→ QUESITO 1
Ricopi il brano sulle cave dei Colli Euganei da "La ruspa contro" a "anno, nel novembre.".
→ QUESITO 2
Stabilisca se ciascuna delle affermazioni seguenti concorda con il brano sulle cave dei Colli Euganei, rispondendo sì o no e citando fedelmente le parole decisive: (a) la cava era attiva dal 1930; (b) durante la guerra l'escavazione proseguì senza interruzioni; (c) il vincolo paesaggistico fu imposto nel 1968.

→ BRANO ESTRATTO
============

La ruspa contro il monastero decreta la fine delle cave sugli Euganei, l'anniversario di una battaglia civile

PADOVA. Il “De profundis” alle cave dei Colli Euganei nel Padovano parte da lì, cinquant’anni fa. La legge che avrebbe posto fine alla devastazione sarebbe stata approvata a fine anno, nel novembre.
Ma la molla sta in quel 15 gennaio 1971 quando viene abusivamente demolita una casa (parte di un monastero medioevale) che stava a ridosso di una cava, a Battaglia Terme: è quel gesto ad alimentare nel territorio una mobilitazione spontanea che dopo una lotta di mesi e l’intervento di parlamentari di tutti i partiti, i Dc Romanato e Fracanzani in testa, porterà al blocco delle escavazioni. In vista di quell’evento, Gianni Sandon, animatore dei Comitati Colli che si fece regista di quella battaglia, rilancia ora un’idea di recupero dell’area, su cui sorgono i resti dell’ex monastero delle Croci.

La cava della discordia era attiva dal 1930, giusto a ridosso del monastero, in un’area di proprietà della famiglia Dalla Francesca, cui apparteneva il complesso del Catajo; negli anni, si era mangiata buona parte del colle. Bloccata momentaneamente durante la guerra, l’escavazione era poi ripresa, alternando periodi di sosta ad altri di intensa attività; sospesa nel 1958, era ripartita cinque anni più tardi, innescando in loco le prime forme di protesta.
Nel 1966 si era giunti ad imporre un vincolo paesaggistico, ma due anni dopo era stato messo in campo un progetto di espansione, destinato ad arrivare ben oltre la cima del colle. Nasce da lì la decisa reazione di opinione pubblica che porta alla nascita dei Comitati per la salvezza dei Colli Euganei, presto proliferati in molti Comuni dell’area. E qui si innesta appunto la ricordata proposta di legge trasversale, varata definitivamente a fine anno, dopo aspre battaglie con i cavatori.

============

→ ESTRATTI DEI DATI
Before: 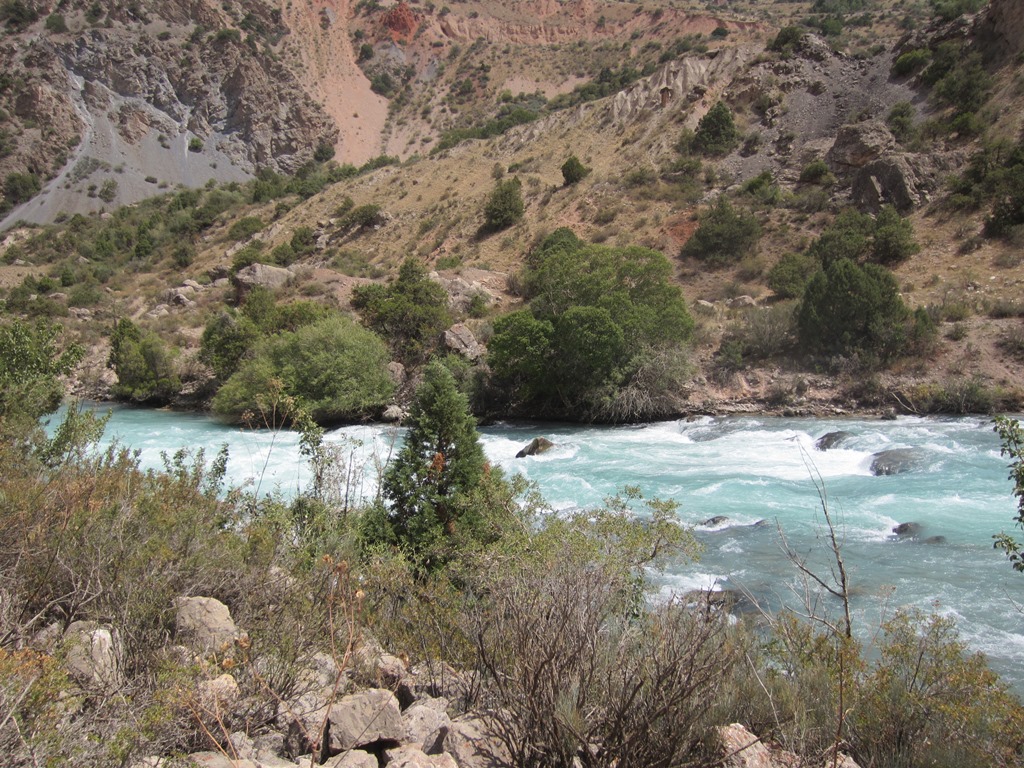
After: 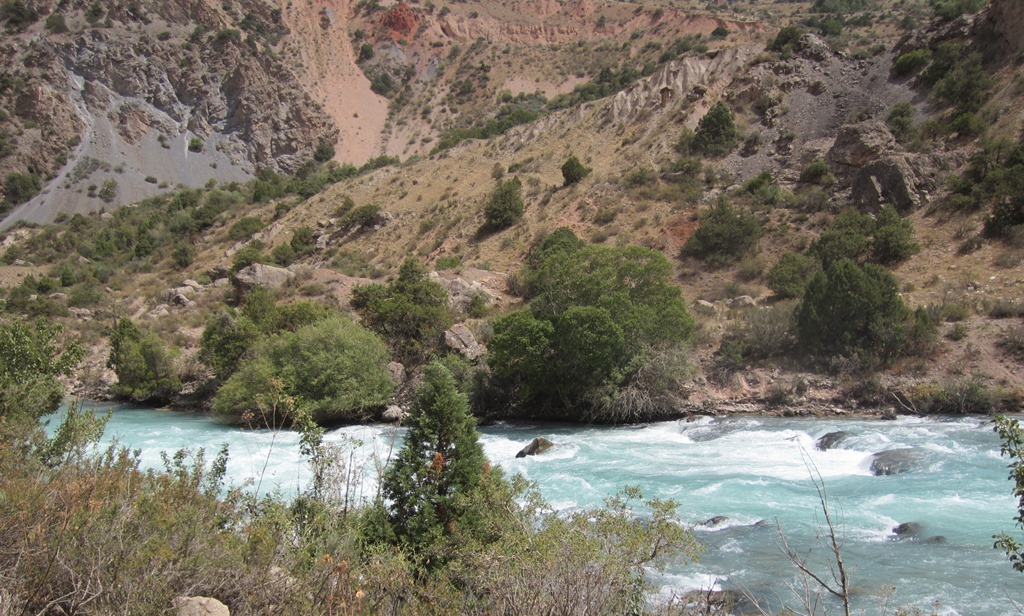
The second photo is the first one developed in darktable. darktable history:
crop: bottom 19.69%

============

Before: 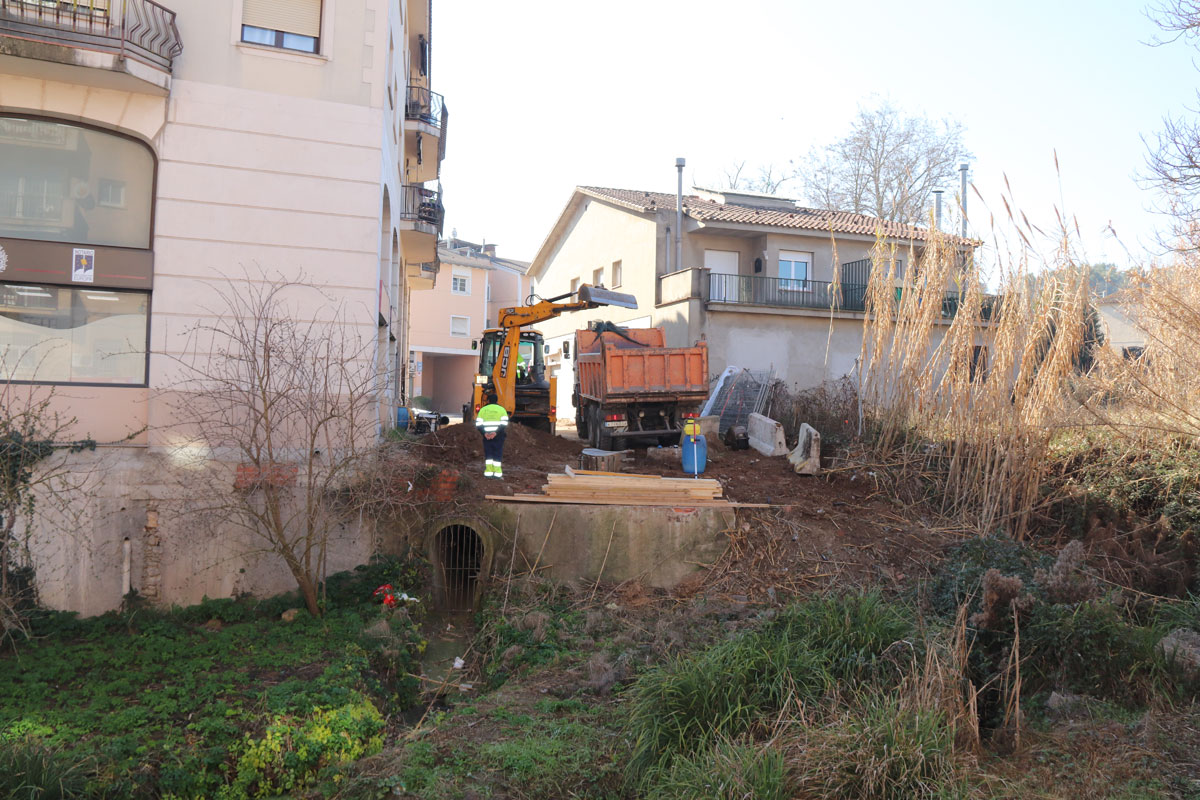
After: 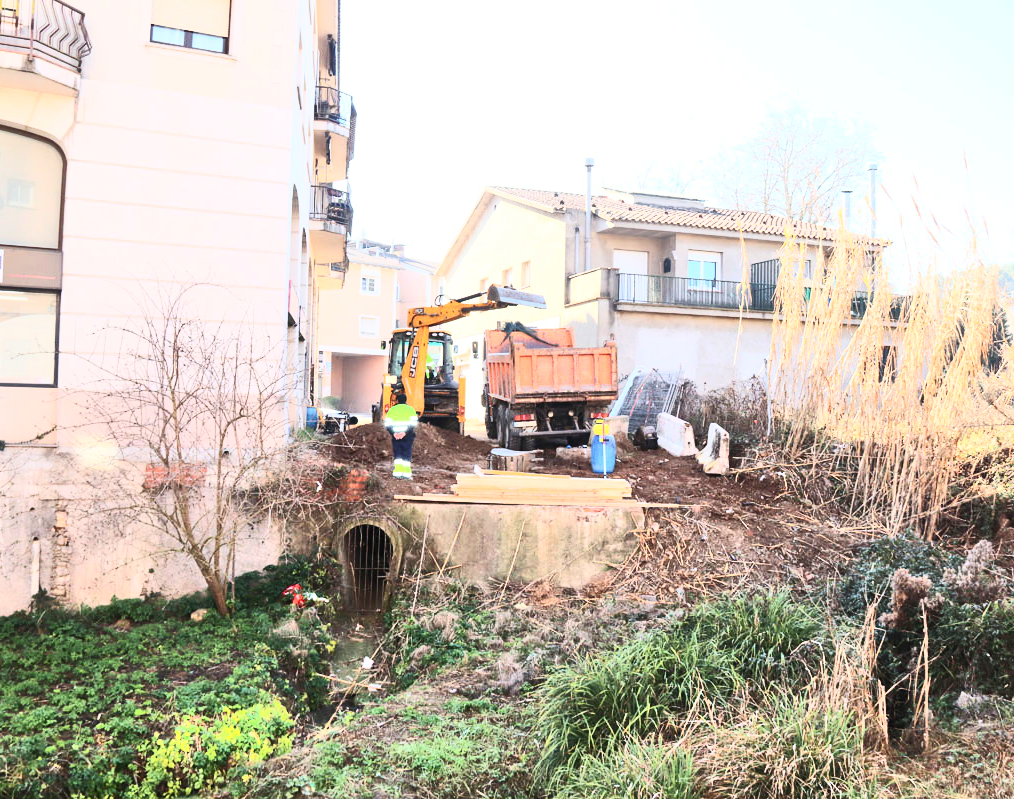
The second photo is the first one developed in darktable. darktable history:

============

→ SOLUZIONE 1
La ruspa contro il monastero decreta la fine delle cave sugli Euganei, l'anniversario di una battaglia civile

PADOVA. Il “De profundis” alle cave dei Colli Euganei nel Padovano parte da lì, cinquant’anni fa. La legge che avrebbe posto fine alla devastazione sarebbe stata approvata a fine anno, nel novembre.

→ SOLUZIONE 2
(a) Sì: «La cava della discordia era attiva dal 1930».
(b) No: «Bloccata momentaneamente durante la guerra».
(c) No: «Nel 1966 si era giunti ad imporre un vincolo paesaggistico».